● Exercise text:

  • Hugo January 13, 2017, 11:29 am

    With so many anti-gun a-holes out there, there is a good chance you will end up in hot water if you get involved. The only way I would intervene is if there was imminent danger to someone..i.e he had already slashed someone and was trying to finish the job. Otherwise, I call 911 and wait for the pros. Even they will likely be criticized if they end up shooting the perp.

  • SuperBdog January 13, 2017, 11:28 am

    If I was going to announce myself in any way, it would be to instruct people to get away from him and stay away. I wouldn’t say anything about the police coming as this might push him to take a hostage. Unless he starts stabbing people, I’d keep my gun handy but hidden. Take notes and be a good witness.

    • Tom Walker January 14, 2017, 4:51 pm

      Exactly what I was thinking! I wouldn’t go downstairs and increase the possibility of getting hurt or killed myself, along with completely losing track of what is happening in a very volatile situation. Calling out to bystanders to stay back instead of yelling at someone who is agitated and unlikely to listen anyway. hen “observe and report” unless the situation escalates to life and death. That’s when to decide whether to use my gun which I’d already unholstered, but kept out of sight.

  • JPN January 13, 2017, 9:56 am

    Option 3 is the least desirable for me – I’m neither former military nor LEO. I’m with the other commenters up-thread – I’m not trained in this type of situation, I’m just a CCL holder with a goal of protecting my family and myself foremost.

    For me, with my experience level and abilities, I neither announce myself to the shooter, nor do I issue any warnings or threats or instructions, and I certainly don’t go downstairs to intervene. I do my best to be a good witness, though I don’t think I’d fill my hands up wtih a phone or video camera. I keep my hands free in case I need to draw a weapon, fire and/or reload.

  • Clay Hamann January 9, 2017, 8:06 pm

    The distance is not given in the scenario, so much is just a guess. You do have a cell phone, and they are all equiped with a camera. Upon concluding the conversation with the 911 operator, I turn on the camera and start filming. My effectiveness from a balcony is debateable, but probably not great. If I choose to move to the ground floor, I keep filming and keep my sidearm handy, but still holstered. If there is a real threat to someones life I take offensive action according to the scene and circumstances. Otherwise I film and narate as seems necessary and await the Uniforms. As a former police officer, I too have a hard time staying on the sideline, but it will be apparent if action is needed. Sirens will let me know how long before the police arrival. After a quick observation, I will know whether to shoot or intervene at all, or be a good witness.

● Tasks to carry out:
A - Please decide whether each statement agrees with the comment thread, answering yes or no and quoting the words from the comment thread that settle it. (i) Clay Hamann would keep a sidearm holstered after moving to the ground floor. (ii) SuperBdog would tell people that the police are coming. (iii) Hugo would intervene only if someone faced imminent danger.
B - Carry on the comment thread on how an armed bystander should respond, picking up after its final sentence.

● Record excerpts:
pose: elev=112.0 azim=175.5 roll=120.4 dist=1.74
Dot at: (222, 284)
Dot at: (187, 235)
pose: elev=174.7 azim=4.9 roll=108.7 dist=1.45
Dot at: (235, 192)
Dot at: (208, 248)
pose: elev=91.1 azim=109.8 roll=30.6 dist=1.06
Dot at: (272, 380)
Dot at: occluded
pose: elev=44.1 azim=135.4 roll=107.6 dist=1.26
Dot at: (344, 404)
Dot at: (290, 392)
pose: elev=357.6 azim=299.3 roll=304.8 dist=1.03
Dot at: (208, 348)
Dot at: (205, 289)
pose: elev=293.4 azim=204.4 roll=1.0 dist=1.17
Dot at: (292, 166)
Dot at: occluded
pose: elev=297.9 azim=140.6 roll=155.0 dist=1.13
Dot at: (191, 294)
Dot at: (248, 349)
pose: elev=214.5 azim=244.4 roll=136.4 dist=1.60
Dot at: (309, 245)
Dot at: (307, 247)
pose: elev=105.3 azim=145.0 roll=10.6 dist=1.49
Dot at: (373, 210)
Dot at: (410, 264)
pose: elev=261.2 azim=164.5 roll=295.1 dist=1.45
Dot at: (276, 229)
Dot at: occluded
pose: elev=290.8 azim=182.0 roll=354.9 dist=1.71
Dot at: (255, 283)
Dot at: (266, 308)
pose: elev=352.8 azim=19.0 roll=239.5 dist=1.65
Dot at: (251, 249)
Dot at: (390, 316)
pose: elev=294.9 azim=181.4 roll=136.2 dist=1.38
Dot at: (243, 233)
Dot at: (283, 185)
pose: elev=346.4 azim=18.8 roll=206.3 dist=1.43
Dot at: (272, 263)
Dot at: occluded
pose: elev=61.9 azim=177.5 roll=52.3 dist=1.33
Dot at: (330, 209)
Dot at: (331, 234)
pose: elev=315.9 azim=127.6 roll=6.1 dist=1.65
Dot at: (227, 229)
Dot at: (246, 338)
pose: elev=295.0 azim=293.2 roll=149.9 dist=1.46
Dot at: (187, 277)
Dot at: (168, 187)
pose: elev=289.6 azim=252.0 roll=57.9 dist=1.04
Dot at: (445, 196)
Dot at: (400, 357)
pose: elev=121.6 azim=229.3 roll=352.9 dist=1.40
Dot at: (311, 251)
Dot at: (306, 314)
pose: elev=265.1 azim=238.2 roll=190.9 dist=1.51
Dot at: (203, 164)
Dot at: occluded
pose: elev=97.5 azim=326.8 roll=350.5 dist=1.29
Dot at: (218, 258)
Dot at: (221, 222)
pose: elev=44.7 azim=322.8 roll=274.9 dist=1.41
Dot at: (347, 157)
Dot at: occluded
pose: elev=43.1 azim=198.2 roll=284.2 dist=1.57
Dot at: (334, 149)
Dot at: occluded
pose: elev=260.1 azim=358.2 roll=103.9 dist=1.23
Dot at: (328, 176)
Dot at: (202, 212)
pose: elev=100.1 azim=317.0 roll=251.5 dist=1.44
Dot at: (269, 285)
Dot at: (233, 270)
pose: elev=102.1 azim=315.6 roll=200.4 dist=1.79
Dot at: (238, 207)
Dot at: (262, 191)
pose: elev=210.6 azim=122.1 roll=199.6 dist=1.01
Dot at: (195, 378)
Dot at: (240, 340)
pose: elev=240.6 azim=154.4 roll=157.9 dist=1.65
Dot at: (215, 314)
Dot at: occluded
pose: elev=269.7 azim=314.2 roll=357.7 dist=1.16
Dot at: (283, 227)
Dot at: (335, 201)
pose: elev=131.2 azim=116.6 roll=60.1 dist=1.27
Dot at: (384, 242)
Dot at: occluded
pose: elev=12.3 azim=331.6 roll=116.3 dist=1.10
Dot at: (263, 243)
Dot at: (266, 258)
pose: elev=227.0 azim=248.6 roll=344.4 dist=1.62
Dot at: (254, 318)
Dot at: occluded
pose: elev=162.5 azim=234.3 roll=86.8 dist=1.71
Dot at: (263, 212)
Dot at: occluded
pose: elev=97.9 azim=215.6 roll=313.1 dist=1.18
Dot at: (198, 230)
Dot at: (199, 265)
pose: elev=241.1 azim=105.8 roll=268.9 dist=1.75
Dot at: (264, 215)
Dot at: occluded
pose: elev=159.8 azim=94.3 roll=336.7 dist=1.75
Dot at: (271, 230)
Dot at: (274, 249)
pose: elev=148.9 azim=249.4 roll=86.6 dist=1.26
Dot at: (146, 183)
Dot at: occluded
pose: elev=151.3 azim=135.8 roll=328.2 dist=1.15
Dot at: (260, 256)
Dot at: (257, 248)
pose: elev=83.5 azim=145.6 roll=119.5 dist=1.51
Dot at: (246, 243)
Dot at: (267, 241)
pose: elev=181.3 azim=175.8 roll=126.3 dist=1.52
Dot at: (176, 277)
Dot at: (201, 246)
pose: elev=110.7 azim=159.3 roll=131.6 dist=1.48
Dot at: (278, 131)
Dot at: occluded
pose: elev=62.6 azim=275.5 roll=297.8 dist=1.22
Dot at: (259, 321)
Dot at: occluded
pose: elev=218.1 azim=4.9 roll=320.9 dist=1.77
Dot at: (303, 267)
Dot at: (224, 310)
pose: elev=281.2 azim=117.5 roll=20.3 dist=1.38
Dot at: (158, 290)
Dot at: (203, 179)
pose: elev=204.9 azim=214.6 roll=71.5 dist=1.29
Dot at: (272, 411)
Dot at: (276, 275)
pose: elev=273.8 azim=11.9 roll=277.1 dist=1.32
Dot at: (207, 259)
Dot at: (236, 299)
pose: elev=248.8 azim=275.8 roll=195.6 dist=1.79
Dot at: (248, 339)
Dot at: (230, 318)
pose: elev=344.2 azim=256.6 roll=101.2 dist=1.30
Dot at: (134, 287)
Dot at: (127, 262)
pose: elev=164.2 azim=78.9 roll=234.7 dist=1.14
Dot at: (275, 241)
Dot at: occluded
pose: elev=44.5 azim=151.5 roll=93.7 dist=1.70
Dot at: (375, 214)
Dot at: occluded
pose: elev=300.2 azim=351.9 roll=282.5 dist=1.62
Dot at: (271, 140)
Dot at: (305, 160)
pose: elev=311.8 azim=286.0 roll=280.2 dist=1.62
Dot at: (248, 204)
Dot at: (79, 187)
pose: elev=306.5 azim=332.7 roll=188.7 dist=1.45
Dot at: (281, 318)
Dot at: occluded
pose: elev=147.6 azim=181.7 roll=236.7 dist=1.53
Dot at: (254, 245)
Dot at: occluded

● Task-by-task answers:
A -
(i) Yes: "If I choose to move to the ground floor, I keep filming and keep my sidearm handy, but still holstered."
(ii) No: "I wouldn’t say anything about the police coming as this might push him to take a hostage."
(iii) Yes: "The only way I would intervene is if there was imminent danger to someone"

B -
    • Ron Stidham January 13, 2017, 7:30 am

      Clay has made a very good response. Not knowing what has triggered this man into the rage that he is acting out would be a hard thing to swallow by shooting and asking questions last. As a former Marine, my training is backwards from that, close the threat fast and continue on. Training is great, knowing what kind of episode you find yourself in is the best of both worlds. Do as Clay said and be a good witness, unless you have to intervene, best to let the LEO take this one.

    • Mongo January 13, 2017, 8:49 am

      Great response Clay. I’m not former LEO/military so for me to insert myself and react to “saving innocent lives” would be somewhat foolish on my part. I am not in danger, my family is not in danger so being the best witness (using cell phone video) is the best thing for me to do. Aside from not knowing all of the details surrounding the guy and why he is doing what he is doing, (which is an excellent point), the cops are responding to a man with a knife; so if they show up to a man with a knife and a man with a gun, I would become their primary variable to deal with because of the gun. I do not want to get involved, and subject myself and my family to the personal and legal mess that would come. Just because you think you are acting valiantly and your intent was to protect innocent life, the cops may not think that at all. They will just arrest me and let the courts figure it out.